WHAT YOU WILL DO ->
**a)** According to the commentary on the border wall, where does the majority of illicit drugs like meth, cocaine, and heroin enter the country?
**b)** Rewrite the stretch of the border wall commentary from "Overall, the crowds" through "on Tuesday night.)", swapping "starry-eyed" for "devoted".

EXTRACTED TEXT ->
________________________
FILE – In this Jan. 4, 2016 photo, a U.S. Border Patrol agent drives near the U.S.-Mexico border fence in Santa Teresa, N.M. Can Donald Trump really make good on his promise to build a wall along the 2,000-mile U.S.-Mexican border to prevent illegal migration? What’s more, can he make Mexico pay for it? Sure, he can build it, but it’s not nearly as simple as he says. (AP Photo/Russell Contreras)
In 2016, when he was merely one choice in a sea of possibilities, Donald Trump talked up a border wall. The crowds at his raucous rallies ate it up. Tackling illegal immigration became the populist candidate’s main issue.
Two years later, there is still no wall.
As we languish in a government shutdown and are subjected to competing political theater performances, lackluster as they are, President Trump is dangling the threat of declaring a national emergency over Congress in an effort to accomplish his stalled goal. He said as much on Thursday morning before leaving for Texas.
“I have the absolute right to declare a national emergency. The lawyers have so advised me. I have the absolute right to declare a national emergency, I haven’t done it yet. I may do it. If this doesn’t work out I would almost say definitely.”
Overall, the crowds who cheered him on years ago are still in support of a wall and would like to see it done no matter what it takes. But these starry-eyed Republicans are acting like Obama supporters of the past. They want Trump’s agenda fulfilled no matter if it abuses the power of the presidency or not.
And declaring a national emergency for something that isn’t one is definitely abusing the privilege of the office.
Without a doubt, we must work to secure our southern border. But we should also be concerned about the northern border where illegal crossings have increased, and ports of entry, where the majority of illicit drugs like meth, cocaine, and heroin enter the country. (The latter is entirely opposite of what the president claimed in his address on Tuesday night.)
Yes, there are problems, but they are not only at the southern border. Most importantly, they didn’t just appear and create a crisis situation where none previously existed.
________________________
Extracted records ->
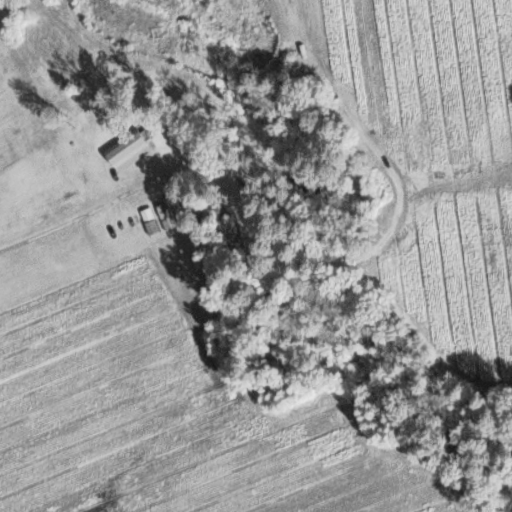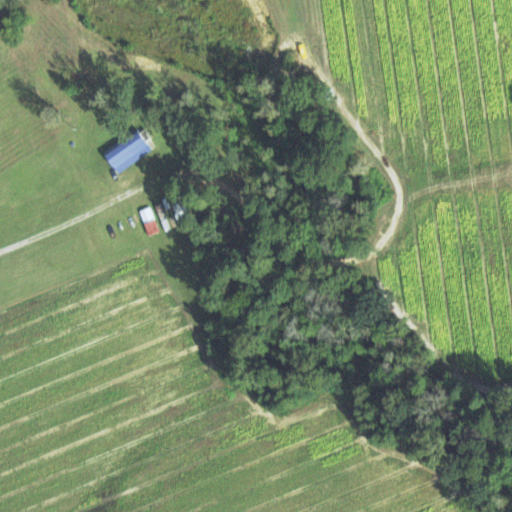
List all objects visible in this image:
building: (128, 150)
road: (62, 225)
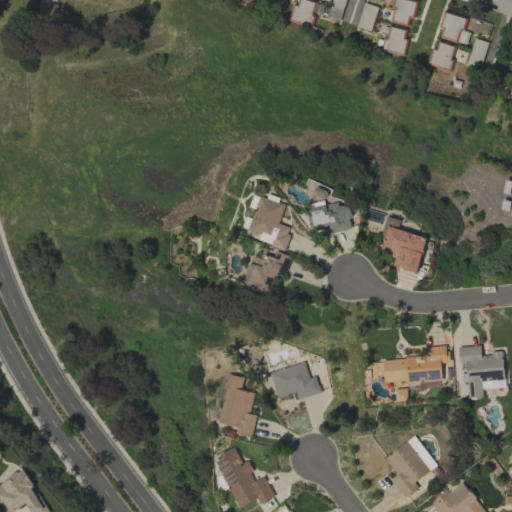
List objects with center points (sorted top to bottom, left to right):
road: (502, 3)
building: (334, 9)
building: (304, 10)
road: (352, 10)
building: (402, 12)
building: (366, 16)
building: (452, 27)
road: (500, 35)
building: (394, 39)
building: (441, 54)
building: (330, 217)
building: (269, 222)
building: (404, 244)
building: (266, 269)
road: (430, 302)
building: (481, 369)
building: (413, 370)
building: (293, 381)
road: (62, 397)
building: (236, 406)
road: (54, 428)
building: (405, 467)
building: (241, 479)
road: (333, 486)
building: (19, 493)
building: (457, 501)
building: (289, 511)
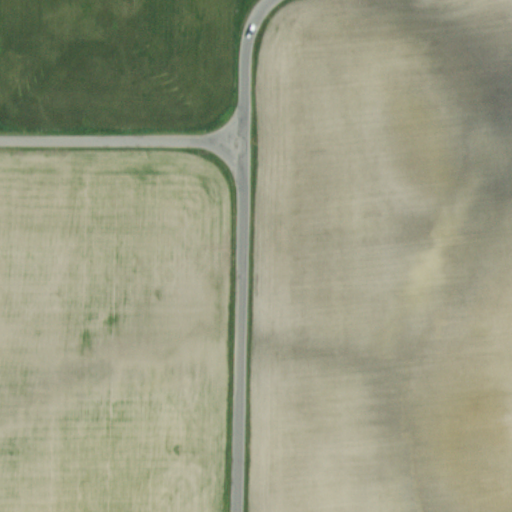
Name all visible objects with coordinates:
road: (247, 67)
road: (123, 142)
road: (243, 327)
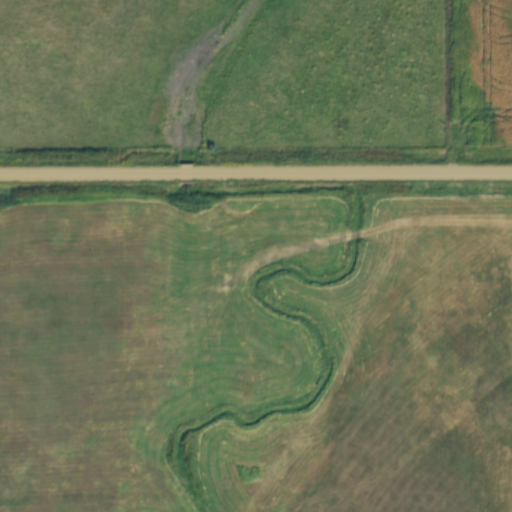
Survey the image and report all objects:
road: (354, 174)
road: (90, 175)
road: (188, 175)
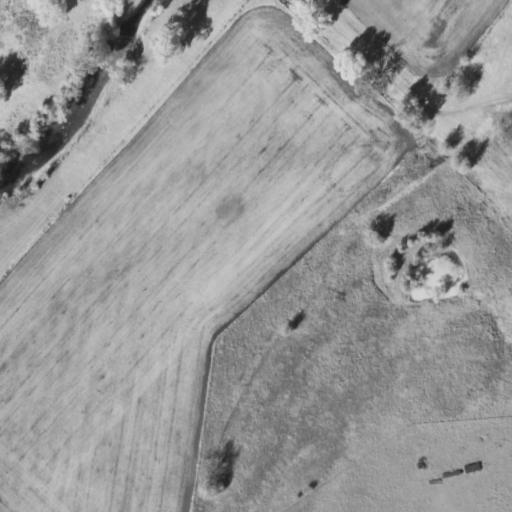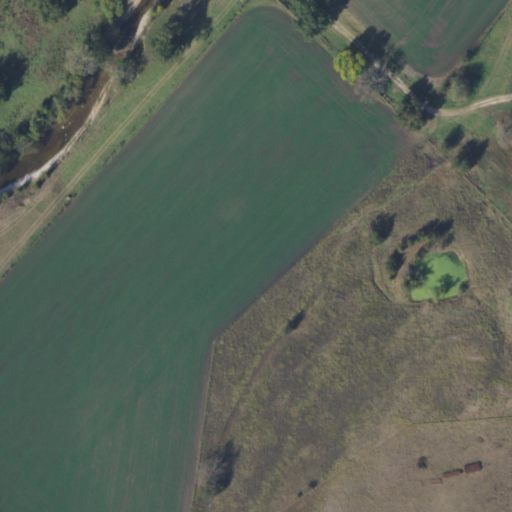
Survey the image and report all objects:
river: (84, 100)
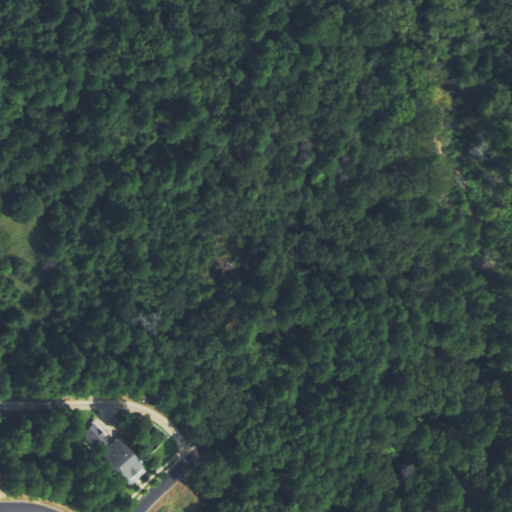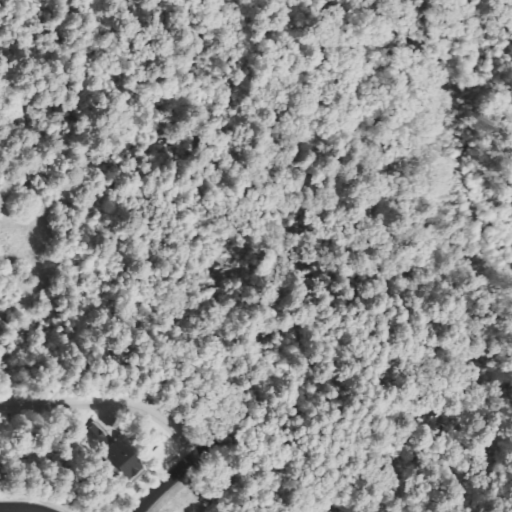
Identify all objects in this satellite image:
road: (106, 405)
building: (96, 437)
building: (124, 461)
road: (167, 476)
road: (16, 509)
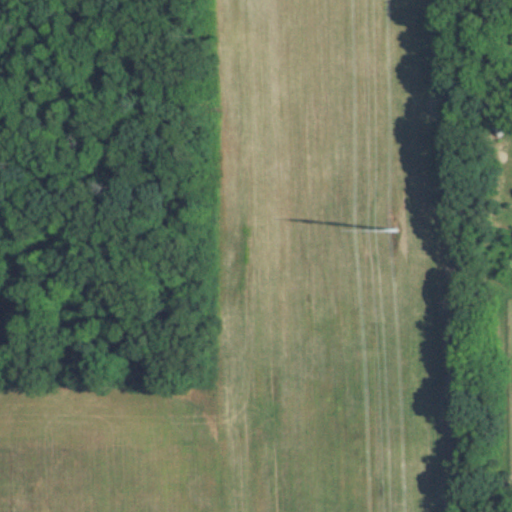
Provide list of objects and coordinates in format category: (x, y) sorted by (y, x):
power tower: (397, 230)
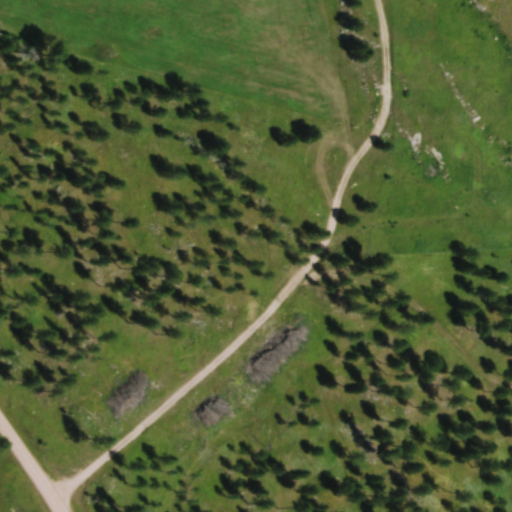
________________________
RESPONSES PER TASK ->
**a)** Through ports of entry.

**b)**
Overall, the crowds who cheered him on years ago are still in support of a wall and would like to see it done no matter what it takes. But these devoted Republicans are acting like Obama supporters of the past. They want Trump’s agenda fulfilled no matter if it abuses the power of the presidency or not.
And declaring a national emergency for something that isn’t one is definitely abusing the privilege of the office.
Without a doubt, we must work to secure our southern border. But we should also be concerned about the northern border where illegal crossings have increased, and ports of entry, where the majority of illicit drugs like meth, cocaine, and heroin enter the country. (The latter is entirely opposite of what the president claimed in his address on Tuesday night.)